Et pourtant… Contre toute attente, l'ambiance est rarement à la fête : préoccupés par leur actualité ou mobilisés vers l'avenir, les membres de l'équipe n'auraient pas eu le réflexe (en l'absence de ma sollicitation à le faire) de mesurer le chemin parcouru, de repérer les ingrédients et les leviers de leur réussite. Comme si la pertinence d'une démarche indispensable à l'explicitation de leur stratégie collective de réussite n'était pas une évidence. Il est surprenant de constater que seuls les échecs ont tendance à déclencher l'analyse, alors que c'est surtout la modélisation de la réussite qui permet de la reproduire (nous reviendrons sur ce sujet dans une prochaine chronique).

Je garde en mémoire la réaction de ce jeune dirigeant, focalisé sur le développement de sa petite entreprise, que j'avais pris le pari d'accompagner tant qu'il réussirait à doubler son chiffre d'affaires tous les ans. L'activité de ce prestataire informatique de talent avait beau être très prometteuse, l'enseignement de la légende de l'échiquier de Sissa met en évidence le caractère très audacieux de notre accord. Pourtant notre collaboration a duré 4 années. En effet, l'efficacité de son innovation, de son commerce (valorisation de l'offre, conquête de nouveaux clients et de nouveaux marchés, articulation remarquable entre vente directe et réseau de distribution, ouverture de débouchés à l'export], et de sa capacité de production avaient permis la réussite d'un parcours impressionnant, et l'atteinte d'une situation rêvée quelques années plus tôt.
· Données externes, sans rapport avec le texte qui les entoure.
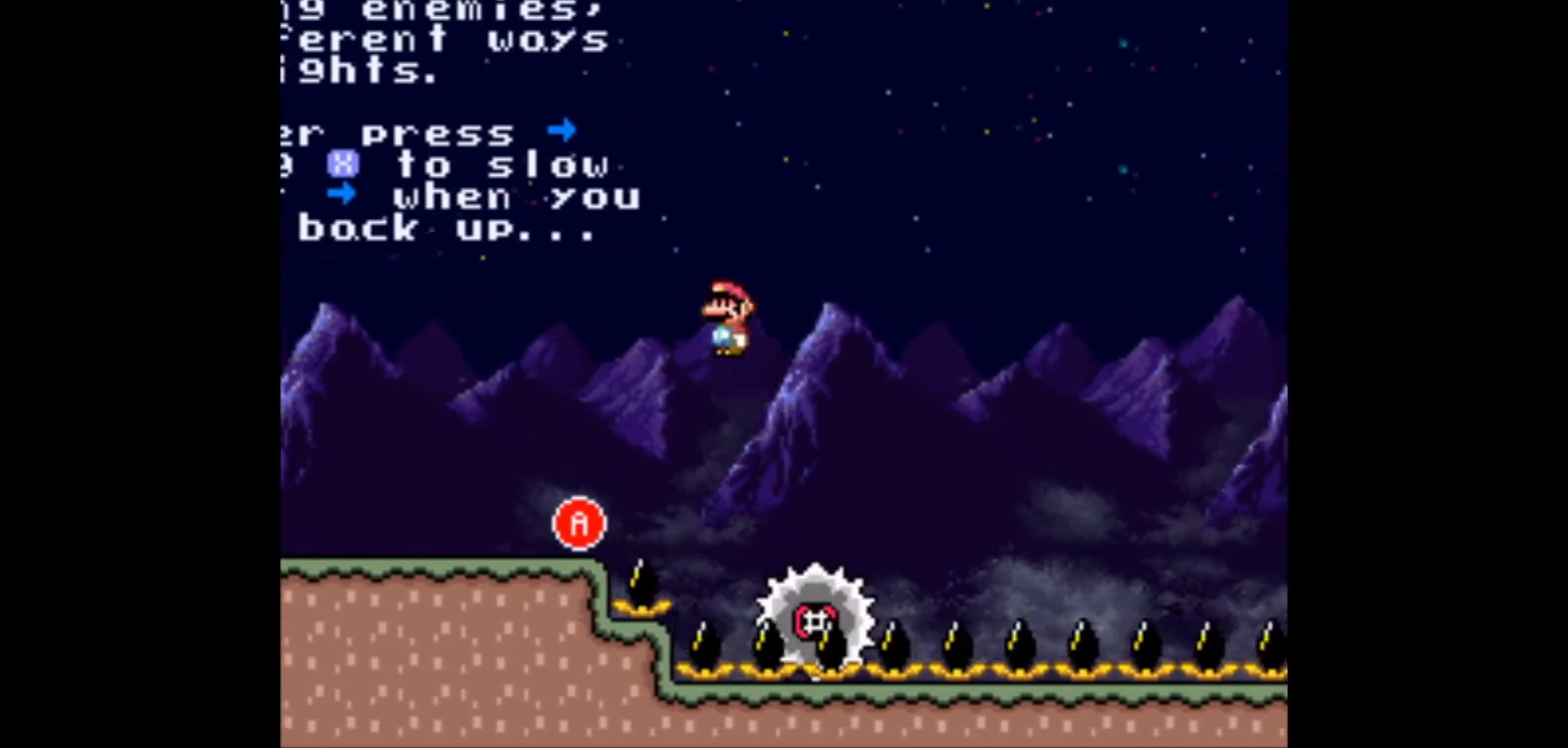
{"buttons": ["X", "DPAD_RIGHT"], "events": [[183, "X", "up"], [267, "X", "down"]]}
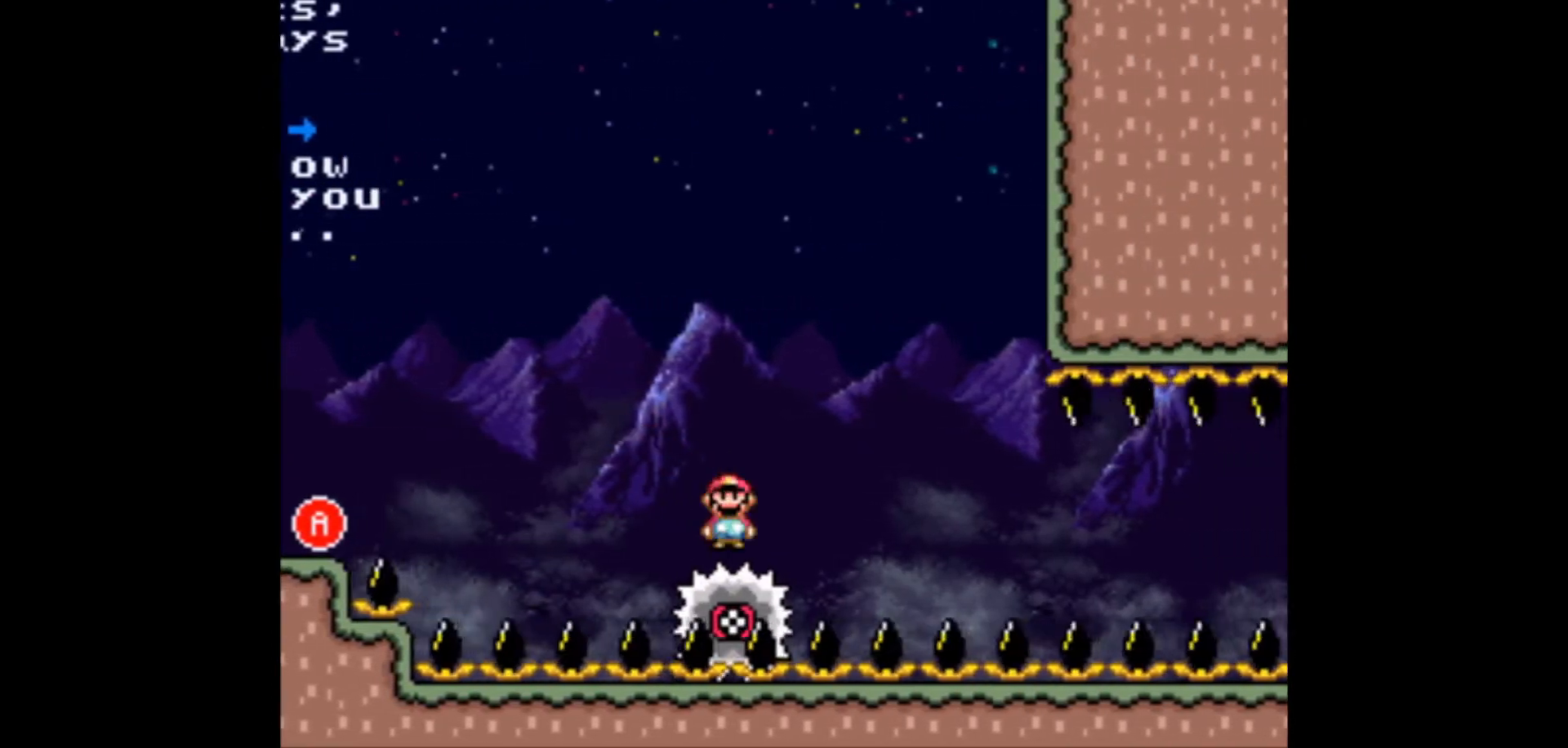
{"buttons": ["DPAD_RIGHT"], "events": [[117, "DPAD_RIGHT", "up"], [117, "X", "up"], [200, "DPAD_LEFT", "down"], [333, "DPAD_LEFT", "up"], [383, "DPAD_RIGHT", "down"]]}
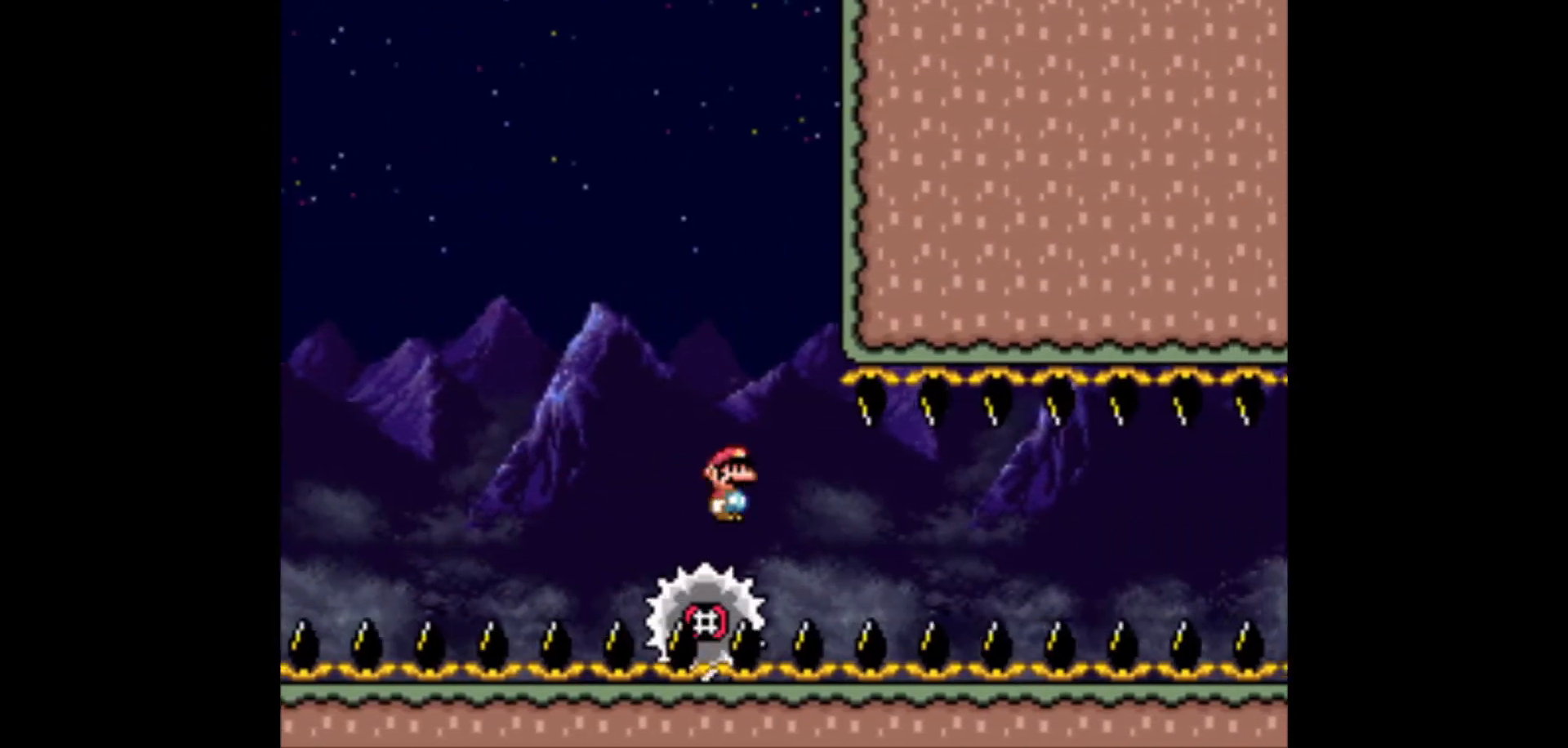
{"buttons": ["DPAD_RIGHT"], "events": [[133, "DPAD_RIGHT", "up"], [467, "DPAD_RIGHT", "down"]]}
Et bien, au lieu de m'accueillir avec le champagne lors de notre bilan de cette 4ème année de collaboration, il m'expliqua avec une certaine déception qu'il allait se résoudre à vendre l'entreprise (ce qu'il a fait dans d'excellentes conditions) "parce que, tu comprends, nous avons perdu notre esprit start-up !".
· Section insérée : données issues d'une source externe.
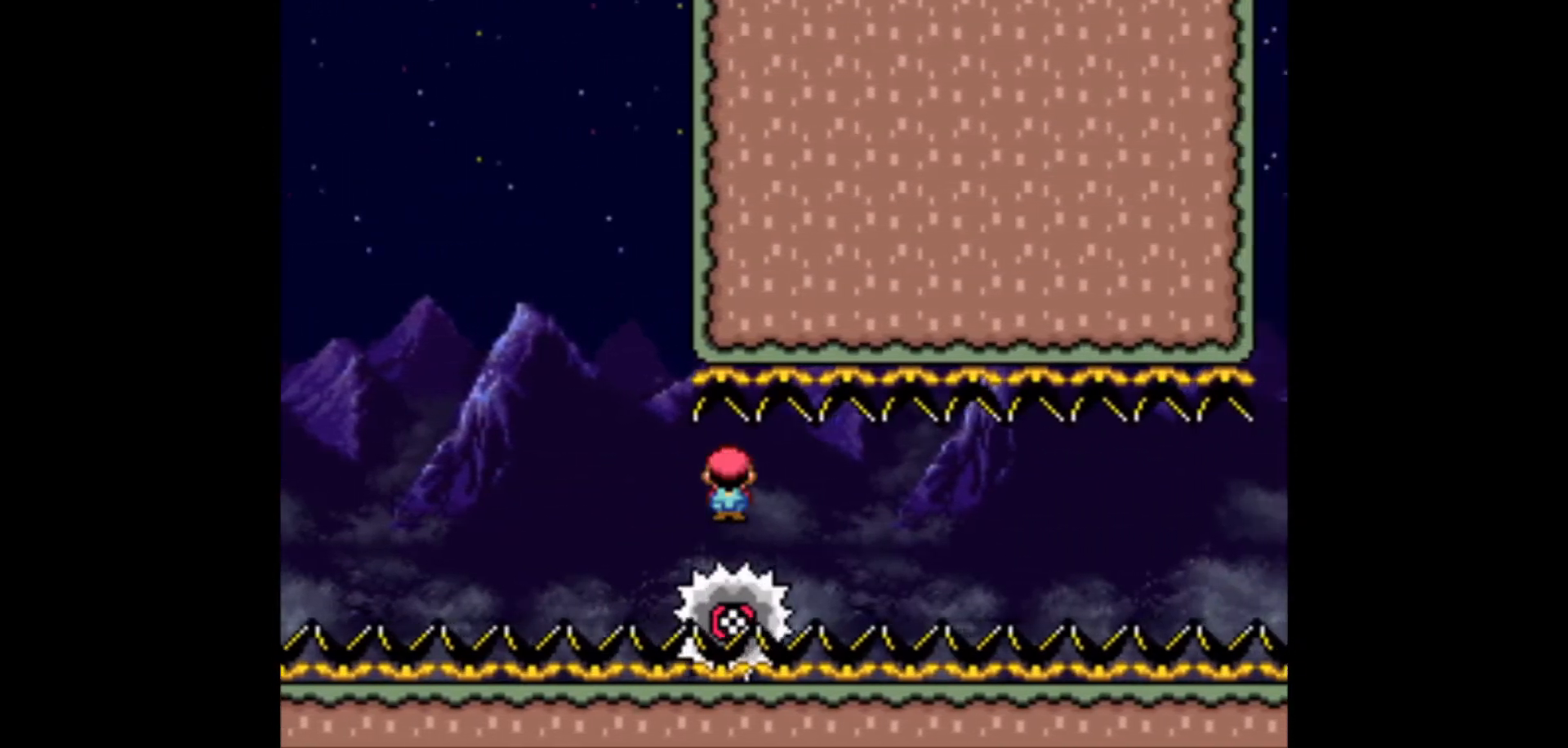
{"buttons": ["R1", "DPAD_RIGHT"], "events": [[250, "DPAD_RIGHT", "up"], [483, "DPAD_RIGHT", "down"], [483, "R1", "down"]]}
Sans aller jusque-là, le contraste est parfois saisissant entre le niveau d'enthousiasme et d'énergie observé au moment de la construction d'une Ambition, puis de sa mise en œuvre, et celui qui prévaut lors du bilan, alors même que les résultats sont bien au rendez-vous. J'ai le souvenir de ce moment charnière pour Airbus qui, pour la première fois en 2003, avait enregistré un nombre de commandes et de livraison d'avions surpassant celui de Boeing, concrétisant ainsi une ambition de deux décennies. L'entreprise, comme subitement en manque de Projet, montra alors quelques signes de désenchantement (il est vrai qu'elle appréhendait alors les enjeux et les difficultés du développement de l'A380). Les signes sont comparables quand les équipes ont dû se mobiliser pour faire face à un péril : le péril écarté, et en dépit d'une réelle fierté, le ressenti d'un "coup de mou", une impression de vide. Sont évoquées alors "la fin d'une époque", ou une certaine usure. C'est aussi souvent le moment où les équipes se délitent : départs et nouvelles arrivées en modifient alors la constitution et le fonctionnement.

Faut-il, pour autant, y voir des signes d'usure ?
Peut-être, et notamment quand le "tableau clinique" s'accompagne d'autres symptômes :

  • des orientations stratégiques visant davantage à sécuriser, à maintenir, qu'à développer ; à limiter les pertes plutôt qu'à gagner,
  • des débats et des comportements évoquant des peurs et la mise en œuvre de mécanismes défensifs et de protection,
  • l'apparition, dans les échanges, d'éléments de wording inhabituels : formulations négatives, verbes comme "essayer", "limiter", "arrêter de…",
  • l'apparition de tensions, voire de conflits au sein de l'équipe,
  • une hyper-mobilisation sur la gestion des risques (cf. la chronique R comme Risque).

Cela me rappelle la citation attribuée à Georges Clémenceau : "le meilleur moment de l'amour, c'est quand on monte l'escalier", mais je m'égare...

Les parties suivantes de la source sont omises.